▶ _Document passage_
^^^^^^^^
# Computing PCA with SVD

PCA is a great tool for performing dimensionality reduction. Two reason you might want to use SVD to compute PCA:

• SVD is more numerically stable if the columns are close to collinear. I have seen this happen in text data, when certain terms almost always appear together.
• Spark's PCA implementation currently doesn't support very wide matrices. The SVD implementation does however.

# Singular Value Decomposition (SVD)

Below we briefly recap Singular Value Decomposition (SVD).

Let $\mathbf{A}$ be a $m \times n$ matrix, the singular value decomposition gives

$\mathbf{A} = \mathbf{U}_{m\times m}\mathbf{\Sigma}_{m\times n}\mathbf{V}^\top_{n\times n}$

$\mathbf{U}$ is an orthonormal matrix and is the eigenvectors of $\mathbf{A}\mathbf{A}^\top$.
^^^^^^^^
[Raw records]
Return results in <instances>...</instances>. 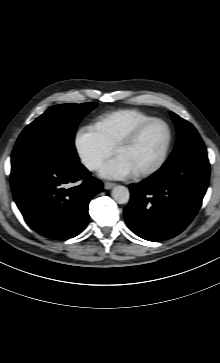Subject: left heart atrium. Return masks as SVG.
Segmentation results:
<instances>
[{
    "label": "left heart atrium",
    "mask_w": 220,
    "mask_h": 363,
    "mask_svg": "<svg viewBox=\"0 0 220 363\" xmlns=\"http://www.w3.org/2000/svg\"><path fill=\"white\" fill-rule=\"evenodd\" d=\"M135 174L131 166L120 156L106 161L99 169V175L107 179H125Z\"/></svg>",
    "instance_id": "obj_1"
}]
</instances>
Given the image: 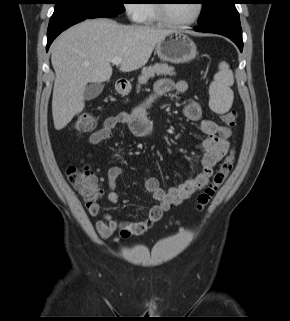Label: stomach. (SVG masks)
I'll return each mask as SVG.
<instances>
[{
    "label": "stomach",
    "mask_w": 290,
    "mask_h": 321,
    "mask_svg": "<svg viewBox=\"0 0 290 321\" xmlns=\"http://www.w3.org/2000/svg\"><path fill=\"white\" fill-rule=\"evenodd\" d=\"M156 53L163 61L173 64L188 63L196 57L197 47L185 33L172 31L156 45ZM116 89L120 94H127L131 86H117Z\"/></svg>",
    "instance_id": "obj_1"
}]
</instances>
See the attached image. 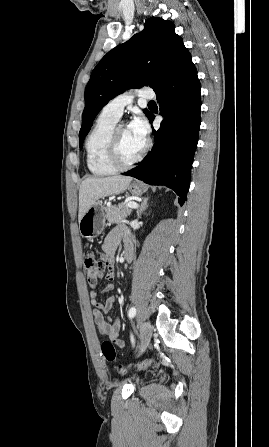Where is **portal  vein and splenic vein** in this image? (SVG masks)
I'll list each match as a JSON object with an SVG mask.
<instances>
[{"label": "portal vein and splenic vein", "instance_id": "18ae733b", "mask_svg": "<svg viewBox=\"0 0 269 447\" xmlns=\"http://www.w3.org/2000/svg\"><path fill=\"white\" fill-rule=\"evenodd\" d=\"M128 208H138L137 202H128Z\"/></svg>", "mask_w": 269, "mask_h": 447}]
</instances>
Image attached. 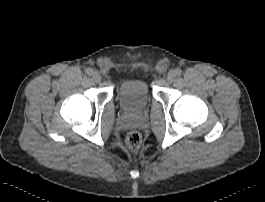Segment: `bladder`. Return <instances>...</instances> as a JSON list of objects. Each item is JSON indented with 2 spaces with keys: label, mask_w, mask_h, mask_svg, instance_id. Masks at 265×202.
Here are the masks:
<instances>
[{
  "label": "bladder",
  "mask_w": 265,
  "mask_h": 202,
  "mask_svg": "<svg viewBox=\"0 0 265 202\" xmlns=\"http://www.w3.org/2000/svg\"><path fill=\"white\" fill-rule=\"evenodd\" d=\"M153 98L148 82L143 78L127 79L117 90V99L122 108L135 112L145 107Z\"/></svg>",
  "instance_id": "31cf9c89"
}]
</instances>
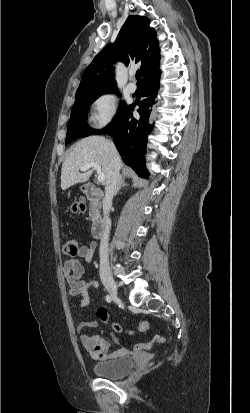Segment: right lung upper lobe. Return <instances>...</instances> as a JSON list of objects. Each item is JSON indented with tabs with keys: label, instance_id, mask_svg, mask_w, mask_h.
Returning <instances> with one entry per match:
<instances>
[{
	"label": "right lung upper lobe",
	"instance_id": "cb5924a9",
	"mask_svg": "<svg viewBox=\"0 0 250 413\" xmlns=\"http://www.w3.org/2000/svg\"><path fill=\"white\" fill-rule=\"evenodd\" d=\"M147 17L132 15L122 26L115 44H108L86 68L76 95L116 89L114 66L117 60L128 65L141 61L142 77L159 70V46L156 31Z\"/></svg>",
	"mask_w": 250,
	"mask_h": 413
}]
</instances>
^^^^^^^^
▶ _Task to complete_
Copy the passage on computing PCA with SVD above, starting with "PCA is a great" and going on through "always appear together.", and replace "collinear" with "linearly dependent".

▶ _Task response_
PCA is a great tool for performing dimensionality reduction. Two reason you might want to use SVD to compute PCA:

• SVD is more numerically stable if the columns are close to linearly dependent. I have seen this happen in text data, when certain terms almost always appear together.